By Andrew Buckner
Rating: ****1/2 out of *****.
Co-writer and director Matt Reeves’ War for the Planet of the Apes (2017) is brilliant pop culture cinema; brooding, emotive, intelligent and intense. The one-hundred and forty-minute feature, a 20th Century Fox distribution release, is a triumphant marriage of state of the art effects and an unwaveringly grim tone. This is made further effective by the often bold, high-potency storyline. These components are blended seamlessly. Such makes for rousing entertainment. It also creates a singular and immersive world; one that cinema patrons will be delighted to become immersed within. The pacing is smart. Additionally, the picture benefits from Michael Seresin’s lush cinematography. Such makes the heart-tugging civility disclosed in our simian protagonists in this Apocalypse Now (1979) and Platoon (1986) inspired epic evermore stellar.
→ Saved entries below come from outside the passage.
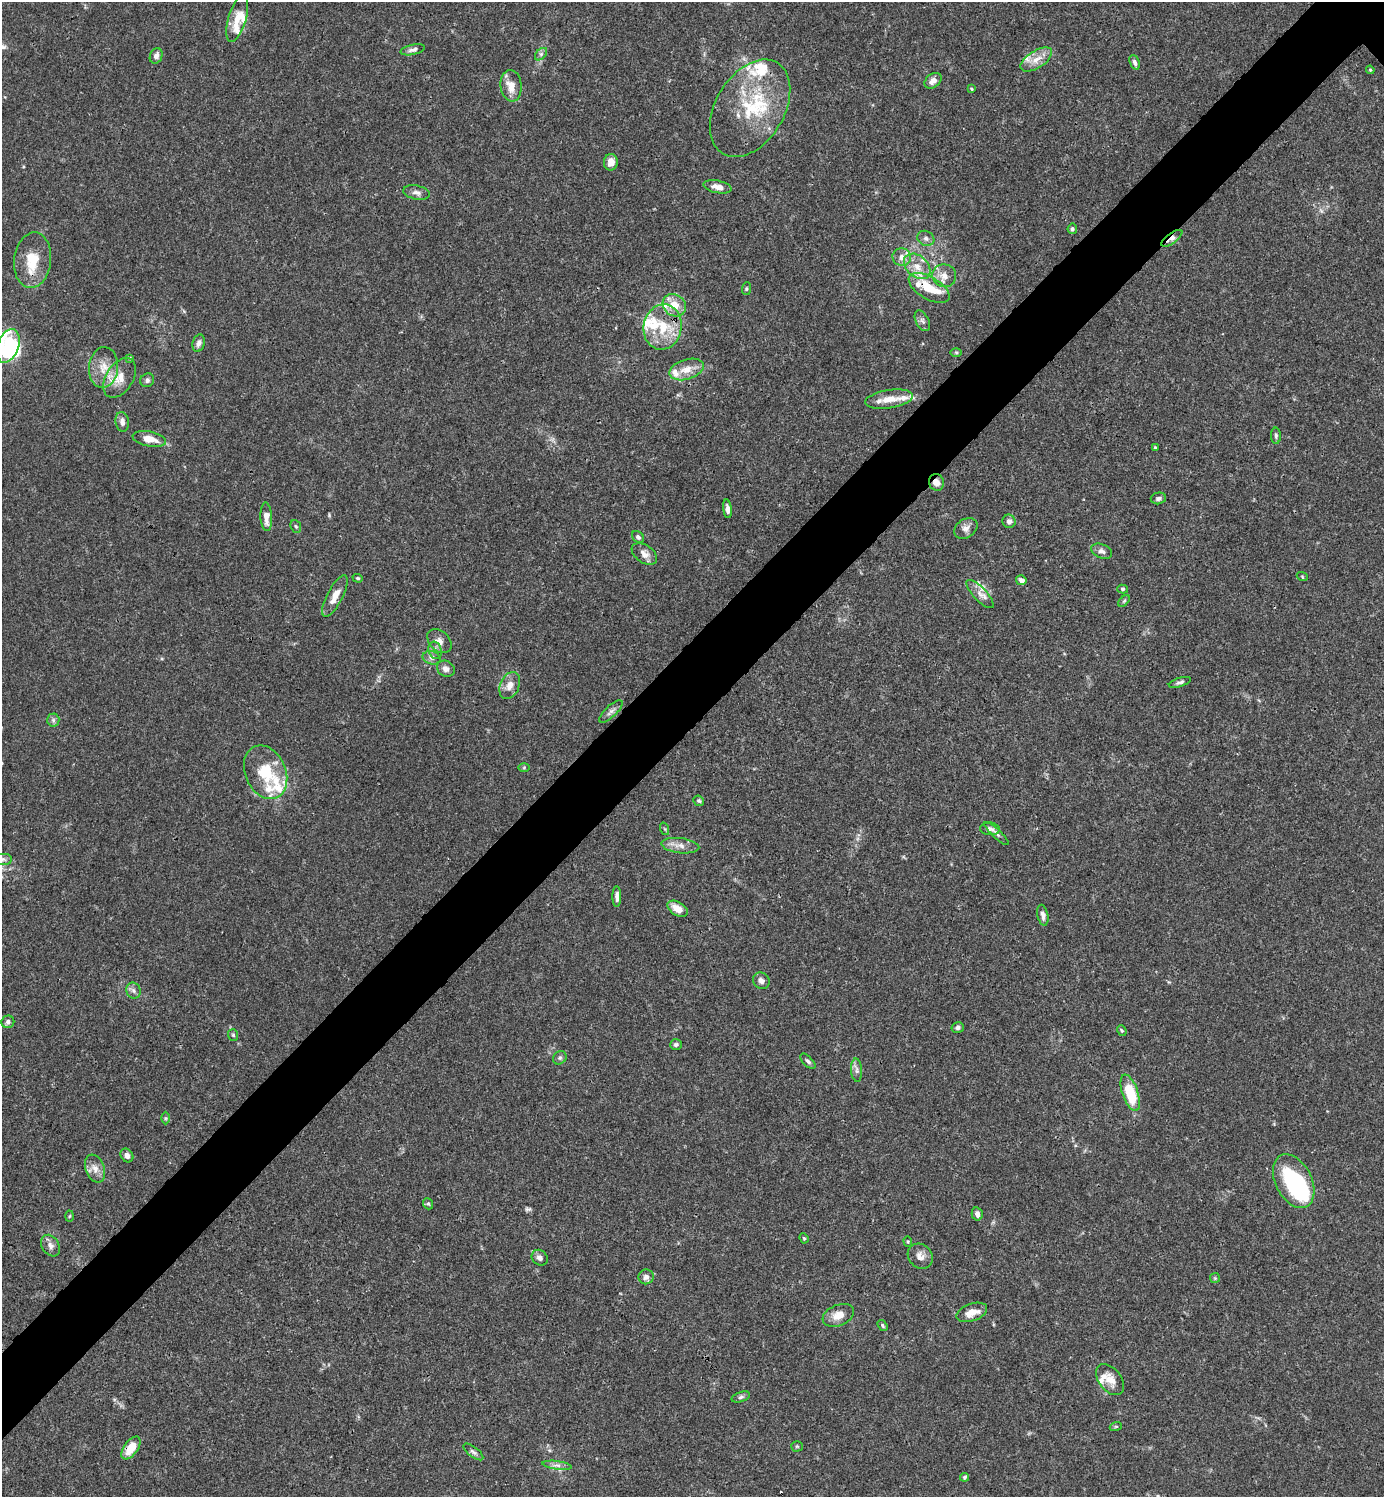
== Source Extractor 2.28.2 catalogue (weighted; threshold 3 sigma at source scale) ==
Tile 7 of 4 x 4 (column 3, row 2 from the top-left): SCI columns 3062-4443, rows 2990-4484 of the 5981 x 5982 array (HDU 1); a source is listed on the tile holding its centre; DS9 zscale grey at full resolution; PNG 1386 x 1499 px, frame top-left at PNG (2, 2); each listed source drawn as its Kron ellipse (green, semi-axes under 4 px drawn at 4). Shown black and unused: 6% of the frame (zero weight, under 3 of 4 exposures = <1% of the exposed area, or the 3 px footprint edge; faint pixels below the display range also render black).
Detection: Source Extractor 2.28.2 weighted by HDU 2 'WHT'; one run over the whole footprint, this tile lists its part. Background 0.0151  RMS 0.0022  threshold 0.00971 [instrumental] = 3 sigma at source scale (4.5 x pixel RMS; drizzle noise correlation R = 1.50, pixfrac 1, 0.05/0.05 arcsec/px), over >= 5 px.
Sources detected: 138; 2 inside a brighter object's white glare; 1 cosmic-ray / hot-pixel residue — neither listed nor drawn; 24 inside a brighter listed object's ellipse — not listed separately; the other 111 listed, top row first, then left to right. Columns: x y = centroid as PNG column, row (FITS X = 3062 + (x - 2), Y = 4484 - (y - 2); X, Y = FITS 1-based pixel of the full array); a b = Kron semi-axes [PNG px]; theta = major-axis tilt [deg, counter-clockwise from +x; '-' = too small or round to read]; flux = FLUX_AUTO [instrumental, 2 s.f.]
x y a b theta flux
237 19 24 9 74 3.1
413 50 12 5 12 0.74
541 54 7 4 45 0.53
156 56 8 6 68 1
1036 59 18 8 32 2.4
1135 62 7 4 -68 0.68
1370 70 4 3 - 0.23
933 81 9 6 39 1.4
511 86 16 10 -84 2.6
971 89 4 3 - 0.22
750 108 53 34 59 17
611 162 8 7 - 1.7
717 187 14 6 -11 1.5
416 193 13 7 -12 1
1072 229 5 4 - 0.45
926 238 9 7 -29 0.75
1172 238 12 5 36 1.5
902 257 9 9 - 1.4
33 260 28 18 83 6.1
917 266 15 10 -42 2.8
944 276 12 11 - 2
929 288 23 11 -31 5.2
746 289 6 4 84 0.31
674 305 12 10 -38 3.5
922 321 11 6 -63 0.76
663 327 23 19 78 7.8
199 343 9 6 74 0.84
8 346 17 10 69 6.6
956 352 6 4 -1 0.29
130 358 4 3 - 0.33
103 367 20 14 85 3.6
686 369 18 10 17 2.9
120 378 22 13 58 3.3
147 380 7 6 - 0.64
889 399 24 9 9 3.4
122 422 10 6 -81 1.1
1276 436 8 5 -88 0.43
149 439 17 7 -11 2.9
1155 447 4 3 - 0.23
936 482 8 7 - 1.5
1158 498 8 5 14 0.62
727 509 9 4 -83 0.85
266 517 14 6 -87 2.1
1009 521 6 6 - 0.79
296 526 6 5 - 0.34
966 528 12 9 34 1.3
638 537 7 5 -43 0.54
1102 551 11 7 -24 0.91
644 554 14 8 -35 1.5
1302 576 5 3 - 0.21
358 578 5 4 - 0.28
1021 580 5 4 - 1
1123 589 5 4 - 0.34
980 594 18 6 -46 1.6
335 596 23 7 62 2.5
1124 601 7 4 45 0.34
439 641 14 10 -45 1.4
435 650 9 6 -72 0.86
432 658 9 6 -15 0.77
446 669 9 7 -32 1
1180 682 11 4 17 0.62
510 685 14 9 67 1.9
611 711 15 5 44 0.93
53 720 6 6 - 0.55
524 767 6 4 1 0.26
266 772 28 20 -66 8.7
699 801 6 5 - 0.36
665 829 6 4 -71 0.3
990 829 10 6 -5 0.9
997 834 16 4 -43 0.73
680 846 19 7 -7 1.7
3 859 9 5 2 0.65
617 897 10 4 -89 1
678 909 11 6 -32 2.7
1043 915 10 5 -79 0.94
761 981 9 8 - 0.89
133 991 8 7 - 0.76
8 1022 6 6 - 0.75
958 1027 6 5 - 0.67
1122 1030 5 4 - 0.29
233 1035 6 5 - 0.37
676 1045 6 5 - 0.48
560 1058 7 6 - 0.46
808 1061 9 4 -45 0.53
857 1070 11 5 -85 0.75
1130 1093 19 8 -71 8.7
165 1118 6 4 90 0.3
127 1155 7 6 - 1
95 1168 14 9 -69 1.8
1294 1181 28 18 -63 20
428 1204 6 5 - 0.36
977 1214 7 5 -76 0.95
69 1216 5 3 - 0.21
804 1238 5 4 - 0.28
908 1241 5 4 - 0.23
50 1246 11 8 -57 1.2
920 1256 13 11 -46 1.6
540 1258 8 7 - 0.9
646 1277 7 7 - 0.98
1215 1278 5 5 - 0.27
972 1312 16 8 19 2.5
838 1315 16 10 22 2.5
883 1325 6 4 -55 0.37
1110 1380 17 11 -52 2.5
741 1397 9 5 19 0.5
1116 1426 6 4 19 0.26
797 1446 5 5 - 0.31
131 1448 13 7 54 4.1
473 1452 12 5 -38 0.64
557 1465 14 4 -8 0.88
965 1477 4 4 - 0.35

After a beautifully executed and claustrophobic opening sequence that showcases the first word in the title of the endeavor in full swing, Reeves follows our primate hero, Caeser (Andy Serkis). This is as he and his crew become imprisoned by a militant group of Caeser’s foes. The leader of this opposing power is a cruel, unsympathetic figure. He is simply named The Colonel (Woody Harrelson). The treatment Caeser and his partners suffer at the hands of The Colonel and his squad compel Caeser to combat his own anger. But, soon an uprising is sparked. The outcome of which will determine who will become the dominant force on Earth.
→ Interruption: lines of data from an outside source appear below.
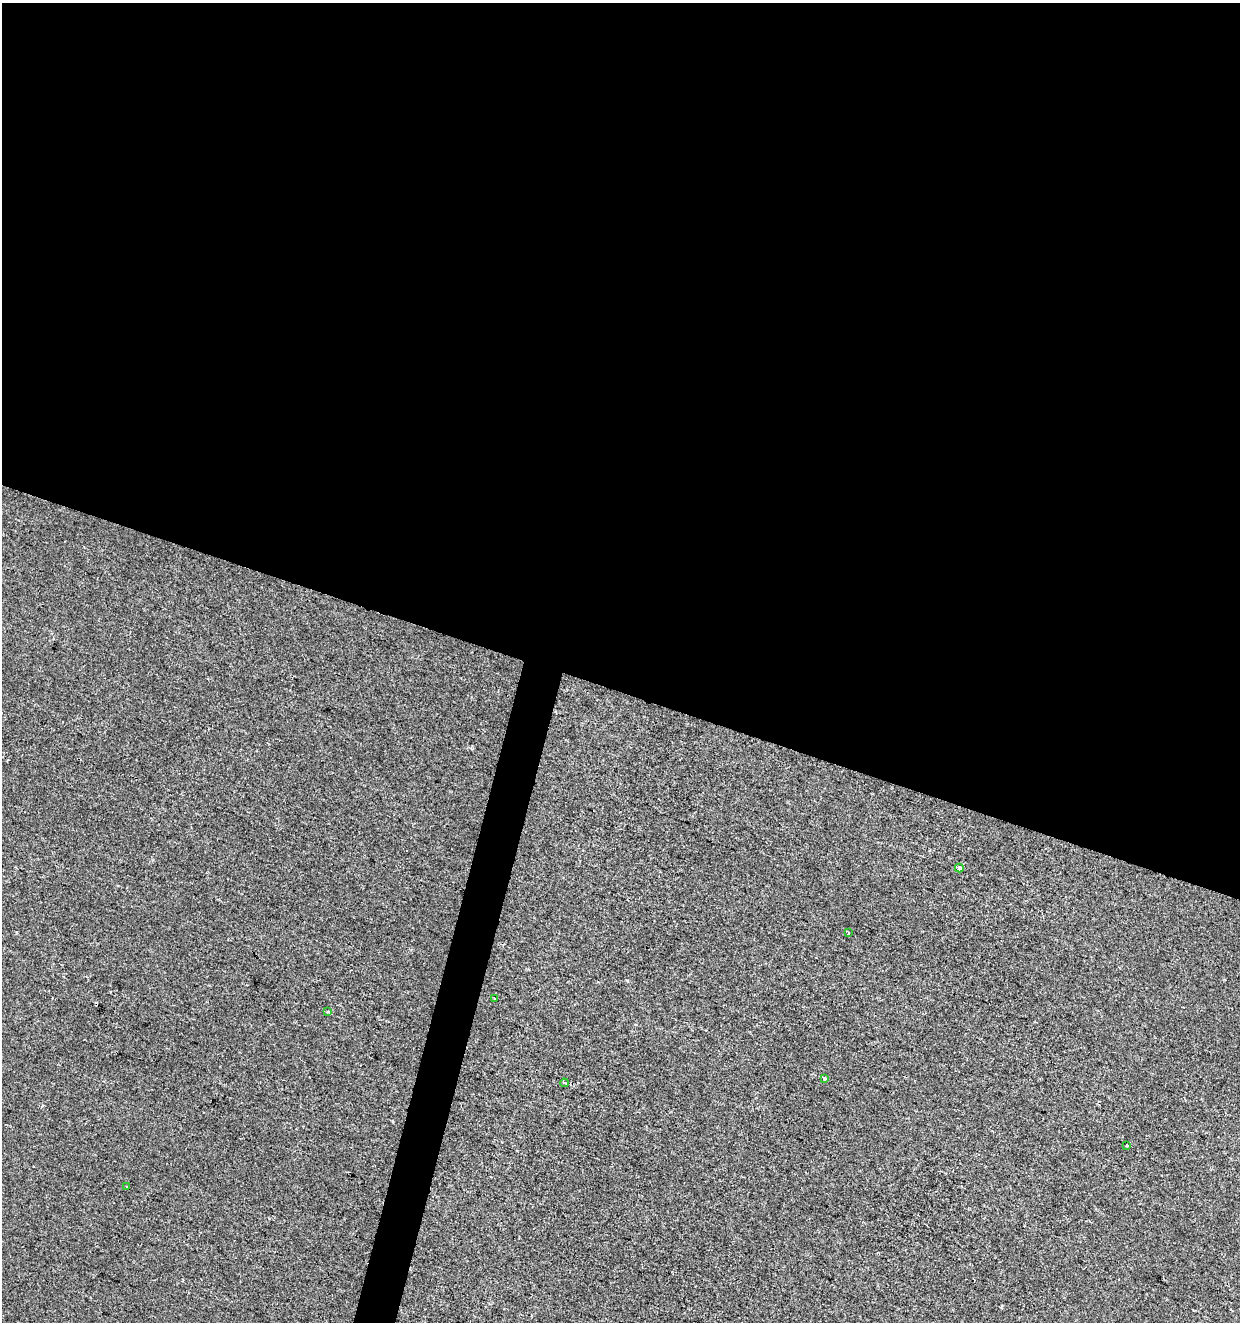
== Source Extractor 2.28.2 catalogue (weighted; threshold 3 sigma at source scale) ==
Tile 3 of 4 x 4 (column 3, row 1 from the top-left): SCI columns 2696-3933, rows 3966-5285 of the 5452 x 5285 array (HDU 1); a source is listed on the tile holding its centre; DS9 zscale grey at full resolution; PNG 1242 x 1324 px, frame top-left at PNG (2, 3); each listed source drawn as its Kron ellipse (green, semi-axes under 4 px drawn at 4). Shown black and unused: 54% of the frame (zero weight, under 2 of 3 exposures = <1% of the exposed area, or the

Though not as science-minded as Rise of the Planet of the Apes (2011), this third entry in the rebooted series is undoubtedly the best. Serkis and Harrelson are superb. The segments they share on-screen are electric. They are palpable in their dramatic resonance. Likewise, Steve Zane’s Bad Ape character is one of the most memorable entities found herein. His presence adds welcome touches of humor to this otherwise no-nonsense affair. Amiah Miller is also a standout. This is in her powerful, wordless enactment as the deaf Nova. She is a young woman who is taken into the care of Caeser’s tribe in the initial half of the venture.
Reeves’s guidance of the project is breathtaking. The uniquely structured script Reeves penned with Mark Bomback is well-mounted, daring and thoughtful. It continues the events in Rise and its excellent follow-up, Dawn of the Planet of the Apes (2014), brilliantly. This is with little that feels like a retread. The noticeably darker lens through which Reeves tells his tale this time around lays the foundation for this assessment. The feature also ends as well as it begins. This is with a gorgeously erected scene that is as uplifting as it is sorrowful. The result is that increasingly rare Hollywood blockbuster that engages while making you think and feel. Of all the films I’ve seen this year, War for the Planet of the Apes is one of the most human.
(PG-13). Contains violence, adult themes and disturbing images.